- [Problem 1]: Rewrite the part of the college audition story that opens with the words containing "When I said" and closes with "called Mount Pleasant.", putting "excited" in place of "thrilled".

- [Selected excerpt]:
**********
My audition came and went- I hadn't had the greatest audition ever; in fact, it was probably the worst I've ever had. I never felt comfortable or never truly calmed down like I had done in past auditions, so many times before. It came as no surprise to me that in the mail I received a rejection letter from DePaul University in March, but there was a bigger plan for my life that I didn't know about.

When I said it came as no surprise that I was rejected from The Theater School, I really meant it. I had gotten accepted to all the other schools that I applied for: Albion College, Central Michigan University, Wayne State University, and Columbia College (Chicago). By the time my letter came from DePaul I had already started paying tuition for Central Michigan, the school that both my father and sister attended- it was a legacy, but I wasn't exactly thrilled to be in a place called Mount Pleasant.
**********
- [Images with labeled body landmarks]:

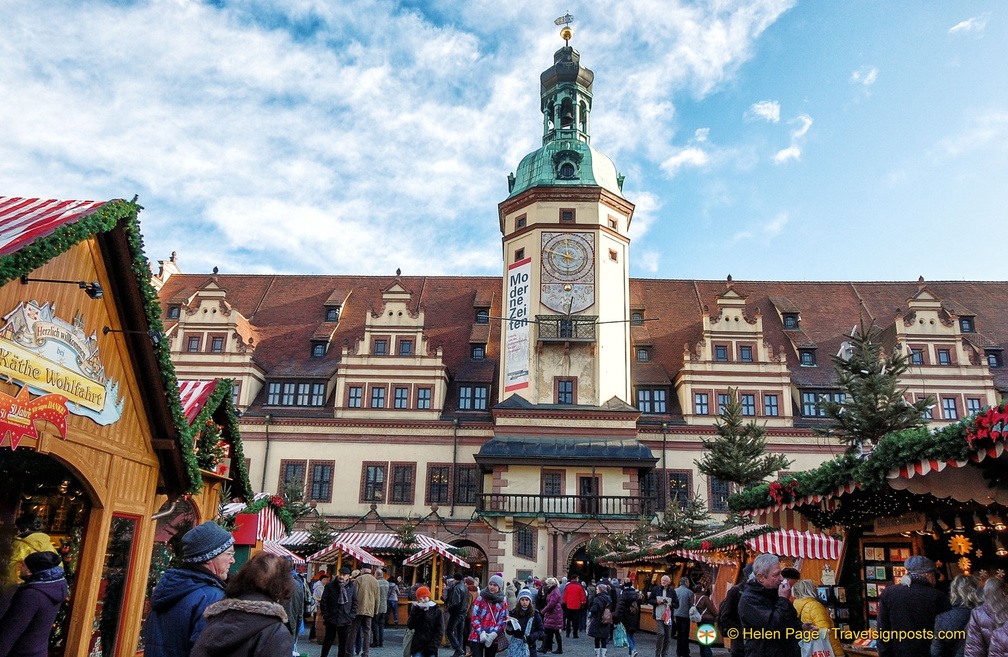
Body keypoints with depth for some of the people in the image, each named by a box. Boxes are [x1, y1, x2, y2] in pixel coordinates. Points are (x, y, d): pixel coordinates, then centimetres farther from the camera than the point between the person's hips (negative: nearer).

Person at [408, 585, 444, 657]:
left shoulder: (436, 610, -1)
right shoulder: (416, 609, 7)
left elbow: (439, 630, -2)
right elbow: (410, 626, -3)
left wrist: (433, 645, -11)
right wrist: (416, 612, -12)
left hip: (431, 647, -1)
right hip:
**********
- [Problem 2]: Copy out every line of the listing of images with body landmarks above, word for word, but leave the pictures out.

- [Written solution 1]:
When I said it came as no surprise that I was rejected from The Theater School, I really meant it. I had gotten accepted to all the other schools that I applied for: Albion College, Central Michigan University, Wayne State University, and Columbia College (Chicago). By the time my letter came from DePaul I had already started paying tuition for Central Michigan, the school that both my father and sister attended- it was a legacy, but I wasn't exactly excited to be in a place called Mount Pleasant.

- [Written solution 2]:
Body keypoints with depth for some of the people in the image, each named by a box. Boxes are [x1, y1, x2, y2] in pixel coordinates. Points are (x, y, d): pixel coordinates, then centimetres farther from the camera than the point between the person's hips (negative: nearer).

Person at [408, 585, 444, 657]:
left shoulder: (436, 610, -1)
right shoulder: (416, 609, 7)
left elbow: (439, 630, -2)
right elbow: (410, 626, -3)
left wrist: (433, 645, -11)
right wrist: (416, 612, -12)
left hip: (431, 647, -1)
right hip:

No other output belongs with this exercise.